TASK ITEM: Quote each line of the material verbatim, without the pictures.

§

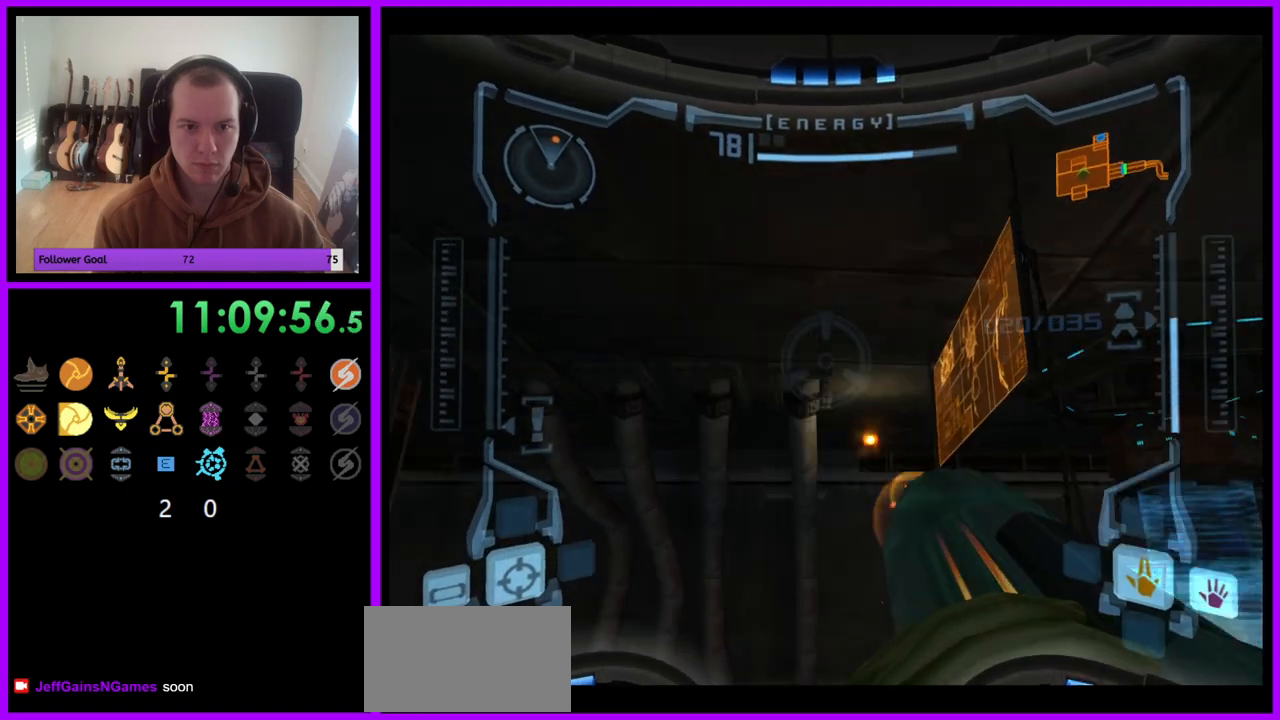
{"buttons": ["R1"], "left_stick": "up", "right_stick": "center", "events": [[17, "left_stick", "down-left"], [50, "A", "down"], [117, "A", "up"], [117, "left_stick", "center"], [200, "A", "down"], [200, "left_stick", "up"], [283, "A", "up"], [350, "A", "down"], [433, "A", "up"]]}
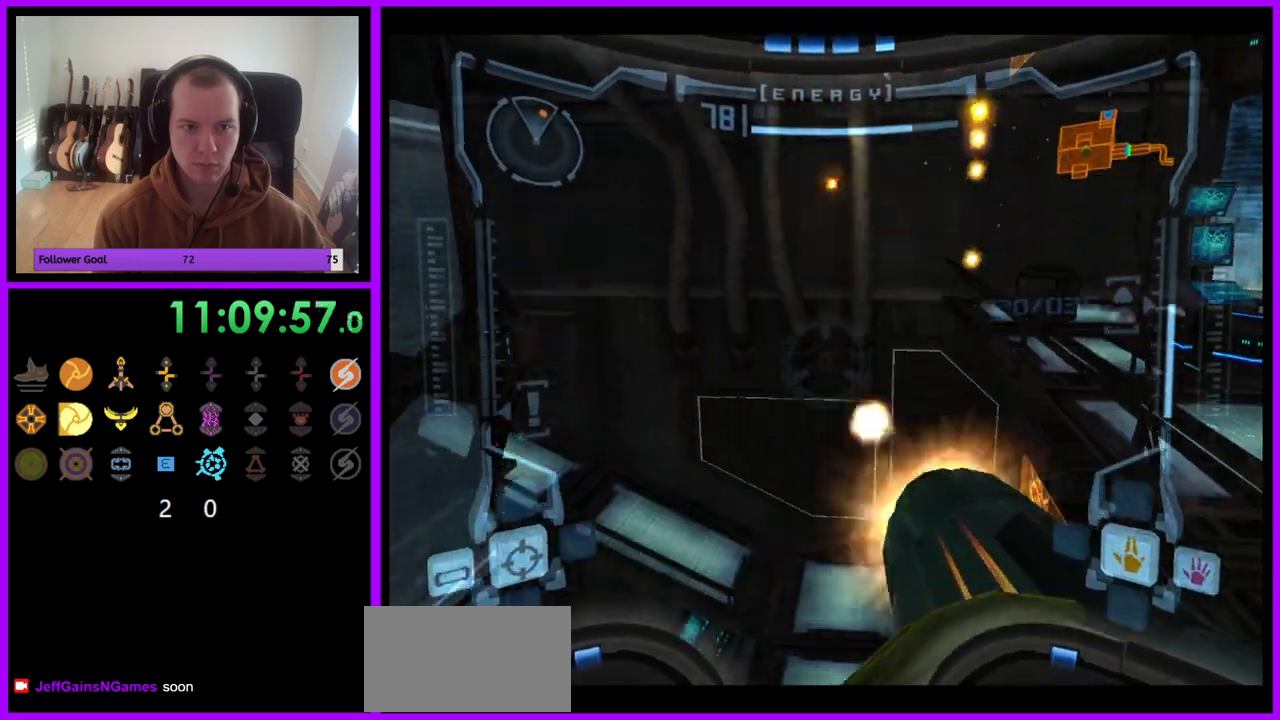
{"buttons": ["A", "R1"], "left_stick": "up", "right_stick": "center", "events": [[17, "A", "down"], [100, "A", "up"], [183, "A", "down"], [250, "A", "up"], [317, "left_stick", "up-right"], [350, "A", "down"], [417, "left_stick", "up"], [433, "A", "up"], [500, "A", "down"]]}
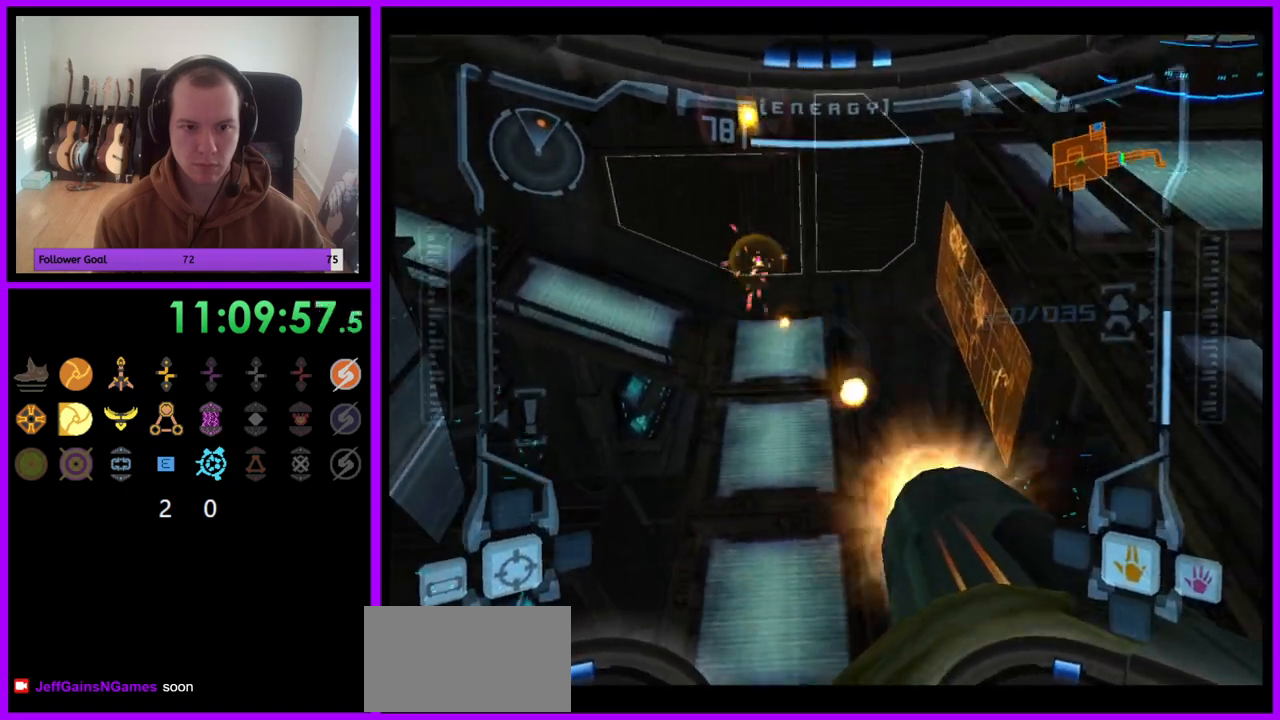
{"buttons": ["A", "R1"], "left_stick": "up", "right_stick": "center", "events": [[67, "A", "up"], [83, "left_stick", "up-right"], [167, "A", "down"], [217, "left_stick", "up"], [233, "A", "up"], [333, "A", "down"], [383, "A", "up"], [483, "A", "down"]]}
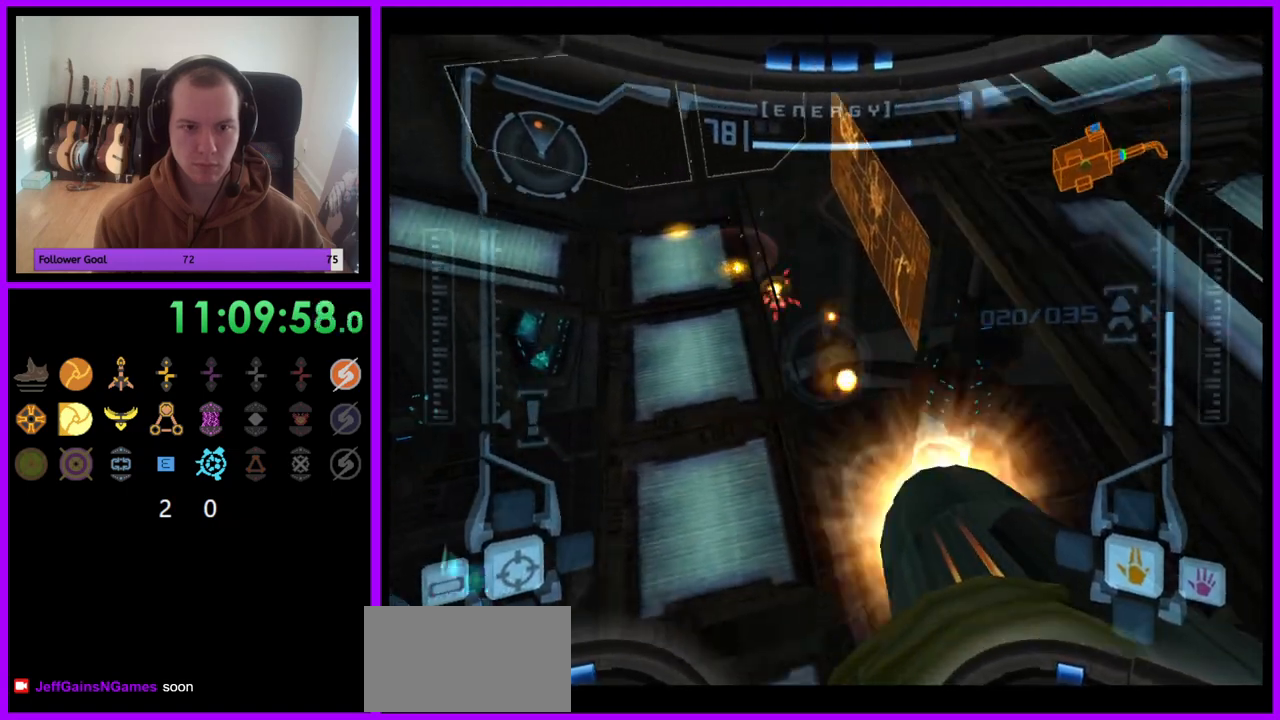
{"buttons": ["A", "R1"], "left_stick": "up", "right_stick": "center", "events": [[50, "A", "up"], [150, "A", "down"], [217, "A", "up"], [317, "A", "down"], [383, "A", "up"], [483, "A", "down"]]}
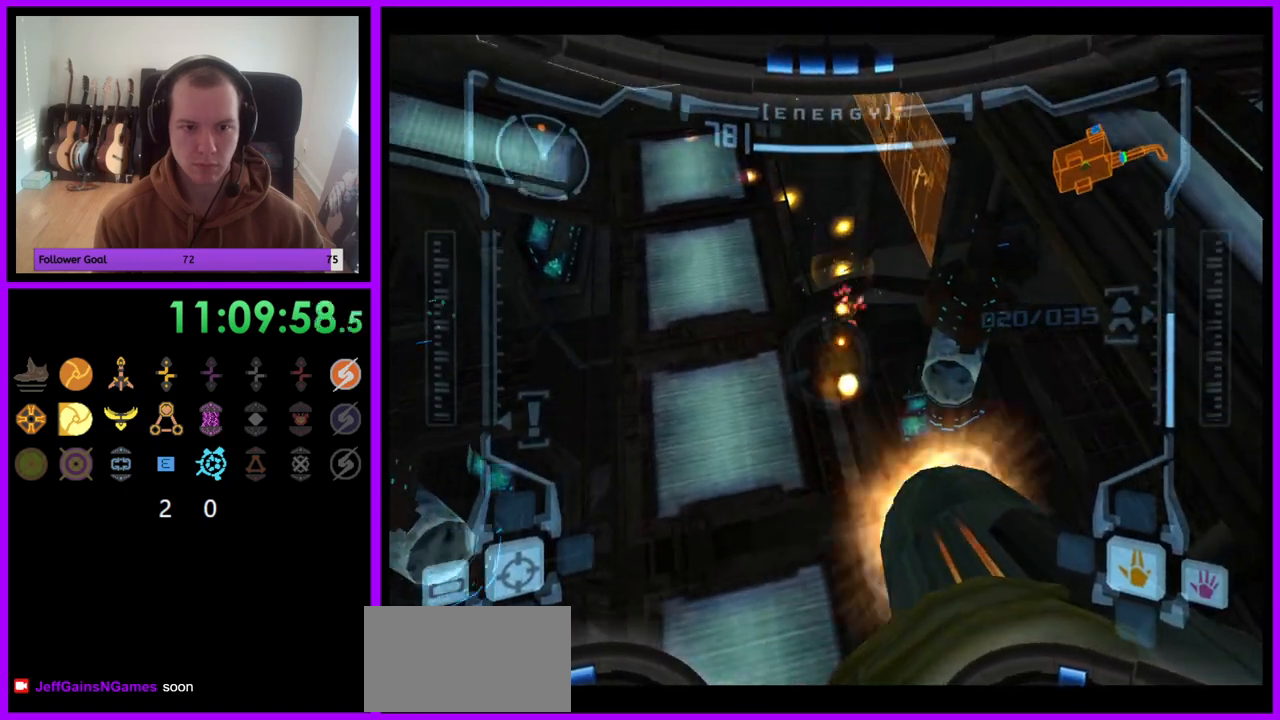
{"buttons": ["A", "R1"], "left_stick": "up", "right_stick": "center", "events": [[67, "A", "up"], [150, "A", "down"], [217, "A", "up"], [317, "A", "down"], [383, "A", "up"], [500, "A", "down"]]}
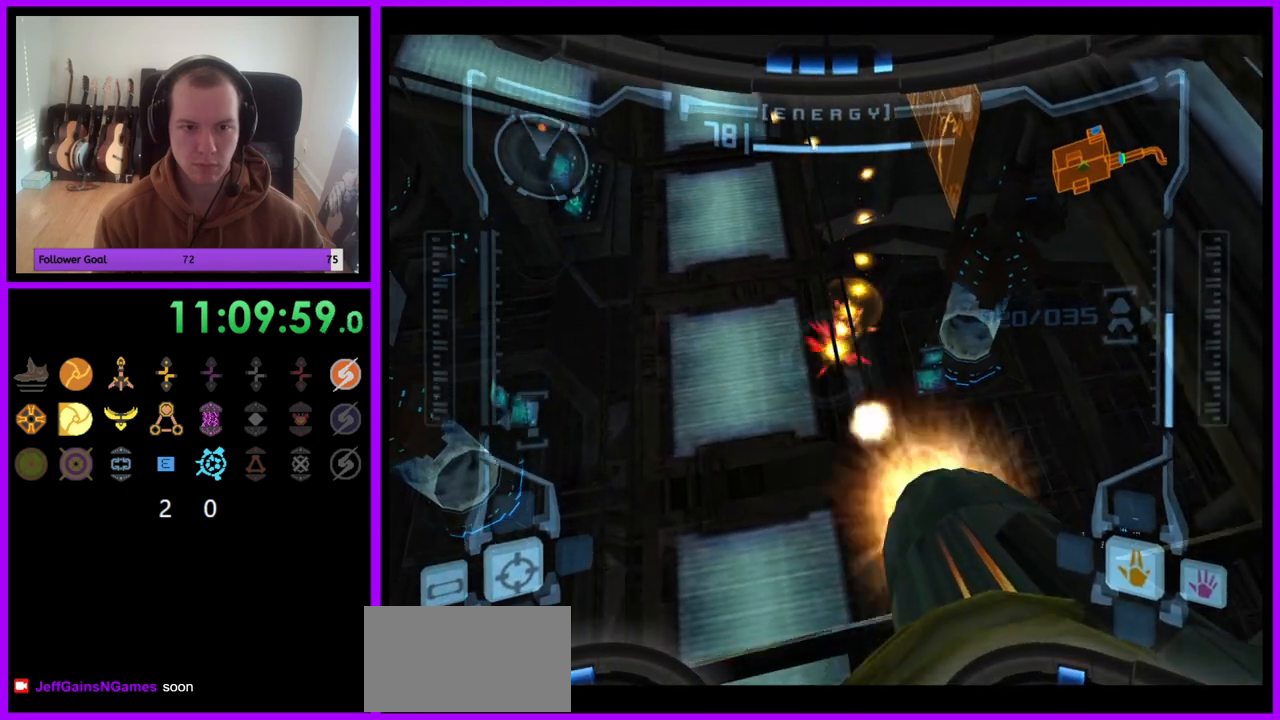
{"buttons": ["R1"], "left_stick": "up", "right_stick": "center", "events": [[100, "A", "up"], [133, "left_stick", "up-right"], [217, "A", "down"], [283, "A", "up"], [350, "left_stick", "up"], [367, "A", "down"], [450, "A", "up"]]}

§

ANSWER TO THIS TASK:
{"buttons": ["R1"], "left_stick": "up", "right_stick": "center", "events": [[17, "left_stick", "down-left"], [50, "A", "down"], [117, "A", "up"], [117, "left_stick", "center"], [200, "A", "down"], [200, "left_stick", "up"], [283, "A", "up"], [350, "A", "down"], [433, "A", "up"]]}
{"buttons": ["A", "R1"], "left_stick": "up", "right_stick": "center", "events": [[17, "A", "down"], [100, "A", "up"], [183, "A", "down"], [250, "A", "up"], [317, "left_stick", "up-right"], [350, "A", "down"], [417, "left_stick", "up"], [433, "A", "up"], [500, "A", "down"]]}
{"buttons": ["A", "R1"], "left_stick": "up", "right_stick": "center", "events": [[67, "A", "up"], [83, "left_stick", "up-right"], [167, "A", "down"], [217, "left_stick", "up"], [233, "A", "up"], [333, "A", "down"], [383, "A", "up"], [483, "A", "down"]]}
{"buttons": ["A", "R1"], "left_stick": "up", "right_stick": "center", "events": [[50, "A", "up"], [150, "A", "down"], [217, "A", "up"], [317, "A", "down"], [383, "A", "up"], [483, "A", "down"]]}
{"buttons": ["A", "R1"], "left_stick": "up", "right_stick": "center", "events": [[67, "A", "up"], [150, "A", "down"], [217, "A", "up"], [317, "A", "down"], [383, "A", "up"], [500, "A", "down"]]}
{"buttons": ["R1"], "left_stick": "up", "right_stick": "center", "events": [[100, "A", "up"], [133, "left_stick", "up-right"], [217, "A", "down"], [283, "A", "up"], [350, "left_stick", "up"], [367, "A", "down"], [450, "A", "up"]]}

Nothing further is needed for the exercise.